* Dataset excerpts *
== Segment start ==

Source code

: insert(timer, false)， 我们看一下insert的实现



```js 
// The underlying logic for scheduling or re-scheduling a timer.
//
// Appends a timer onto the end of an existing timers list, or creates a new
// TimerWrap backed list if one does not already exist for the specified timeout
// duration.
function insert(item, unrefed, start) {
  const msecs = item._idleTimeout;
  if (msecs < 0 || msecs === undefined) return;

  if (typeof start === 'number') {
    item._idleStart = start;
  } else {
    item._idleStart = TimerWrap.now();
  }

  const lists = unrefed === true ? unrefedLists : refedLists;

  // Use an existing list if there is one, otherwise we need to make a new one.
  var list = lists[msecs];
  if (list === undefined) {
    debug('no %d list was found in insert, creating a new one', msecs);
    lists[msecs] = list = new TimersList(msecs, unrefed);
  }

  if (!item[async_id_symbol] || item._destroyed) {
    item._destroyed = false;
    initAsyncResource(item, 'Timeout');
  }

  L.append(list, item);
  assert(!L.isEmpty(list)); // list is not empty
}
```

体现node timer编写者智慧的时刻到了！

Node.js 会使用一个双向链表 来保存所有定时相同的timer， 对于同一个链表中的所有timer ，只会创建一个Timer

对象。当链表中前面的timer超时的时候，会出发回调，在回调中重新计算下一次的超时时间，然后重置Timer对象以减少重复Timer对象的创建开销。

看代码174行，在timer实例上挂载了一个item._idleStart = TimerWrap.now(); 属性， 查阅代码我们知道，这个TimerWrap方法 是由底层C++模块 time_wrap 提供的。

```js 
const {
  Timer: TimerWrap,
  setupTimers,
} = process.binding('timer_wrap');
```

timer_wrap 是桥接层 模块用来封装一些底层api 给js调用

== Segment end ==
== Segment start ==

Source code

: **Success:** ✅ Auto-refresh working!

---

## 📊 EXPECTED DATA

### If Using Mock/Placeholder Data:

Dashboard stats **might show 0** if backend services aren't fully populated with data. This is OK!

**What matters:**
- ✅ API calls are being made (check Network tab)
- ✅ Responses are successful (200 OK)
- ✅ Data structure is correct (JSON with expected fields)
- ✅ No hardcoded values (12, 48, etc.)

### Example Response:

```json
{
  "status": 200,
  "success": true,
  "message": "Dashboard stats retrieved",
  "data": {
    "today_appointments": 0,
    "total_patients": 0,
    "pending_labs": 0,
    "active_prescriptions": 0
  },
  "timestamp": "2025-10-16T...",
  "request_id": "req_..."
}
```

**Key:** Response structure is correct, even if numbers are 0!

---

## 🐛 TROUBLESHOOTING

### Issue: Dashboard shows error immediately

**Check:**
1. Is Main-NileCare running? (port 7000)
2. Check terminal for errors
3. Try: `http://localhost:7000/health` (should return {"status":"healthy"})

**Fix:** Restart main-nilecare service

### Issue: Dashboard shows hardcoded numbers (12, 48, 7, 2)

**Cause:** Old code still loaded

== Segment end ==

* DIRECTIONS *
Count lines, not occurrences: report how many lines in the entries above include the word "existing", as a number alone.

* RESULT OF THIS TASK *
2